[What to produce]: Please recast the rows below as a JSON list of strings with one string per line, skipping blank lines and leaving out the picture lines.
^^^^^^^^^^^^^^^^
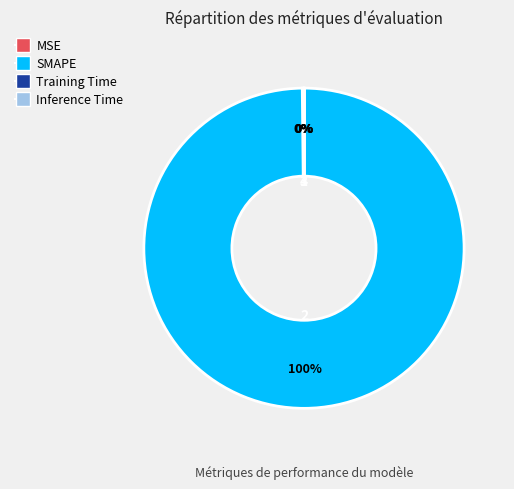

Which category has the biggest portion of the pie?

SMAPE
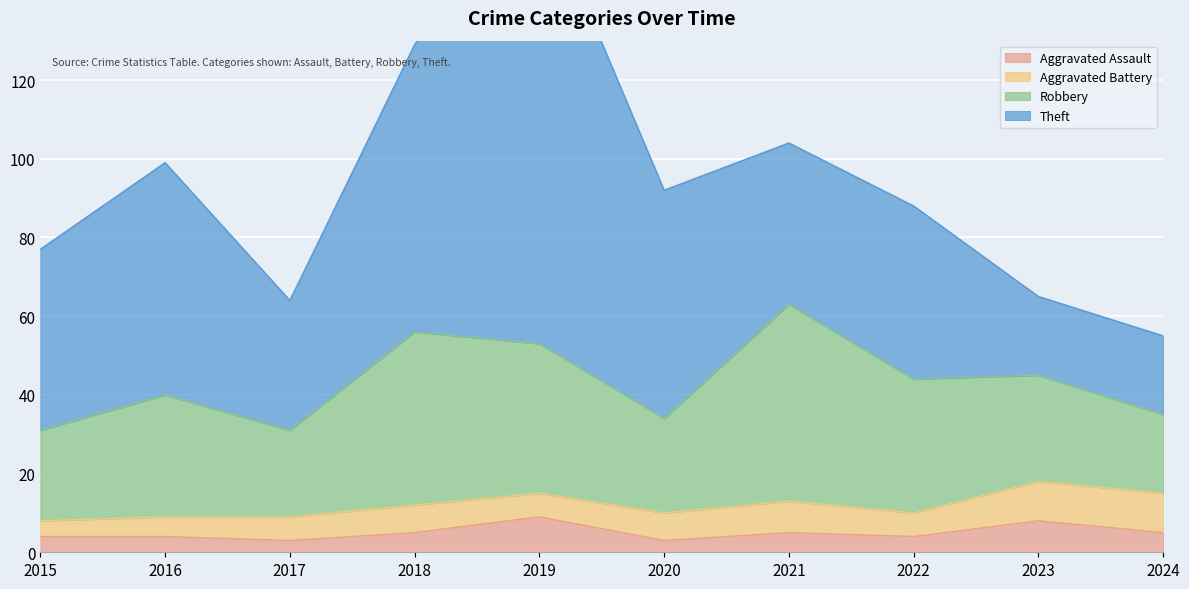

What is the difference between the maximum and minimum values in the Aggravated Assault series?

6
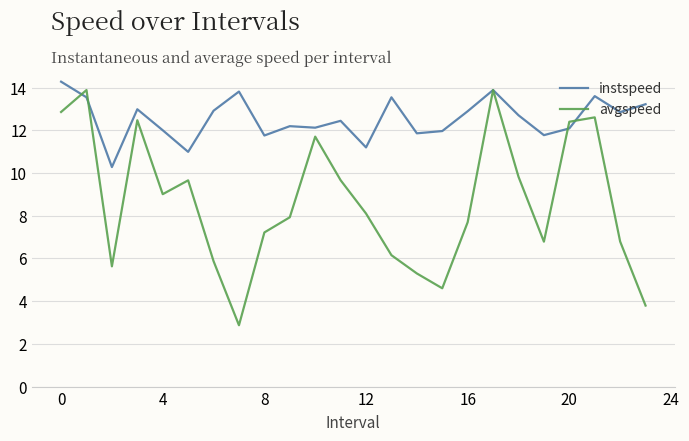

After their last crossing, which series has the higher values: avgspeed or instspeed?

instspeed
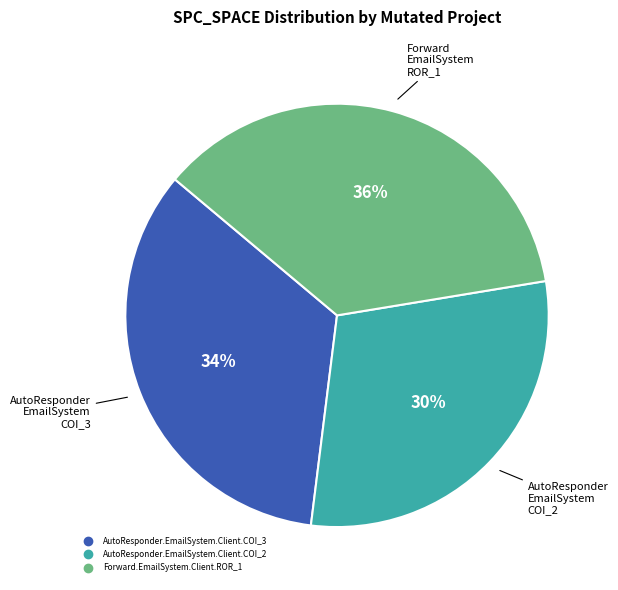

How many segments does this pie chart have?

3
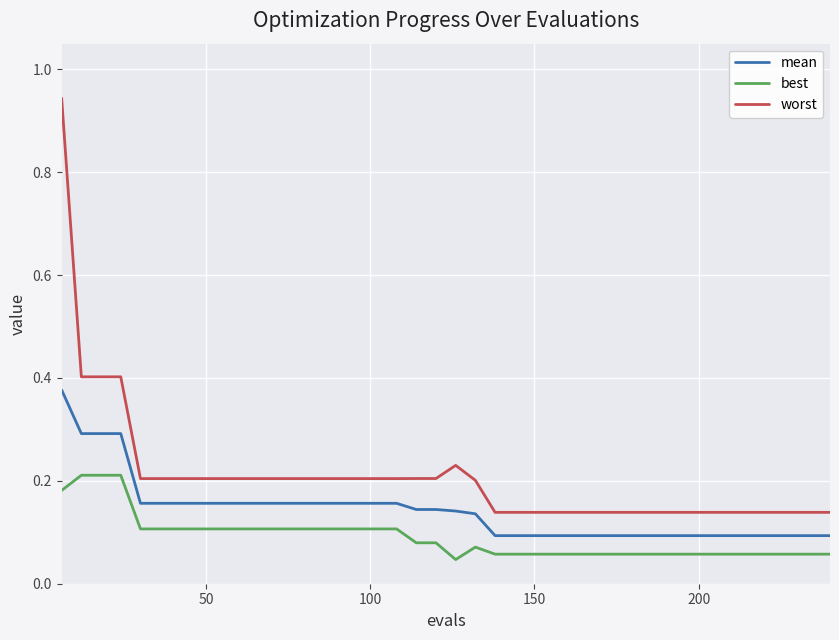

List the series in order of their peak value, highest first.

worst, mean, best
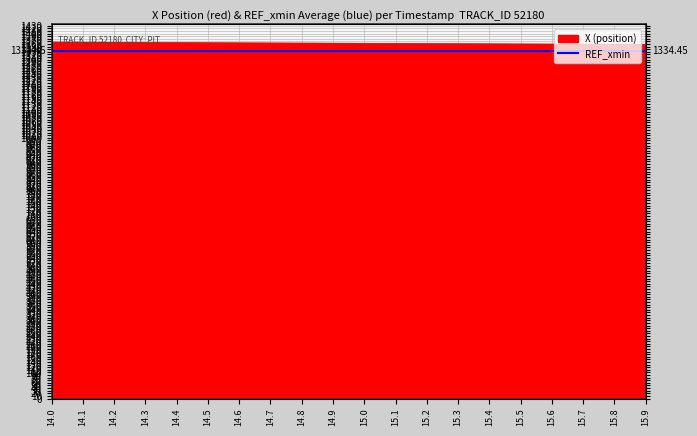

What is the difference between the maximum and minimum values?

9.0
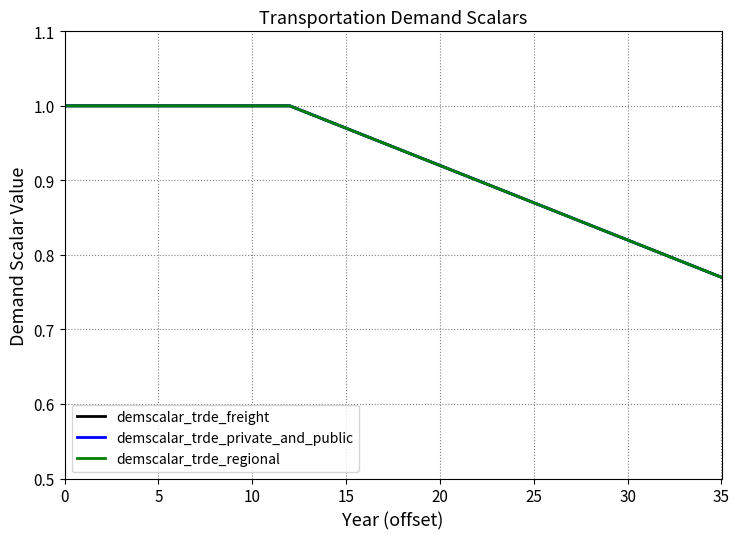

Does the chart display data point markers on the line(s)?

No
^^^^^^^^^^^^^^^^
[Task answer]:
[
  "Which category has the biggest portion of the pie?",
  "SMAPE",
  "What is the difference between the maximum and minimum values in the Aggravated Assault series?",
  "6",
  "After their last crossing, which series has the higher values: avgspeed or instspeed?",
  "instspeed",
  "How many segments does this pie chart have?",
  "3",
  "List the series in order of their peak value, highest first.",
  "worst, mean, best",
  "What is the difference between the maximum and minimum values?",
  "9.0",
  "Does the chart display data point markers on the line(s)?",
  "No"
]